Torrens, Christa L. 1 ; Lyons, W. Berry 2 ; Welch, Kathleen A. 3 ; Gooseff, Michael N. 4
1 Institute of Arctic and Alpine Research, University of Colorado - Boulder
2 Byrd Polar Research Center, Ohio State University
3 Institute of Arctic and Alpine Research, University of Colorado - Boulder
4 Institute of Arctic and Alpine Research, University of Colorado - Boulder
In the McMurdo Dry Valleys [MDV], Antarctica, glacial meltwater streams are the primary biogeochemical connectors linking glaciers, soils and lakes. These streams control the supply of nutrients and carbon to their terminal lakes, yet little is known about the magnitude, timing or distribution of these fluxes. The McMurdo Long Term Ecological Research project [MCM LTER] has collected over 20 years of sample data on dissolved organic and inorganic carbon in Taylor Valley streamwater; this is the first spatial and temporal analysis of this data.
MDV streams are characterized by strong diel pulses in streamflow, specific electrical conductance [EC], and temperature. Unlike temperate stream systems, there is no terrestrial vegetation, lateral overland flow or deep groundwater connection in MDV streams. As a result, the organic carbon is autochthonous, originating from stream microbial mats. Inorganic carbon is primarily bicarbonate; its source is hyporheic zone weathering. The carbonate system is in atmospheric equilibrium, reflecting the wide and shallow stream channels. Preliminary data show that DIC has a positive relationship with EC and increases with stream length, consistent with increased hyporheic weathering. MDV streams have high DIC and low DOC compared to world rivers. Preliminary DOC analysis shows no clear temporal or spatial patterns, and even appears chemostatic in one short stream.

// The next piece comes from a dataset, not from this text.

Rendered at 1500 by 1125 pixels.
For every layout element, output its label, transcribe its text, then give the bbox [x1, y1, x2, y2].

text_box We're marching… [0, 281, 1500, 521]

Stream flood pulse dynamics control carbon loading to MDV lakes. As the climate changes, so will the timing and magnitude of diel flood pulses. This is likely to increase carbon loading to the Dry Valley lakes, altering the ecosystem carbon balance. This study increases our understanding of past and current patterns of carbon fluxes from streams to lakes; understanding past patterns will improve predictions of future changes.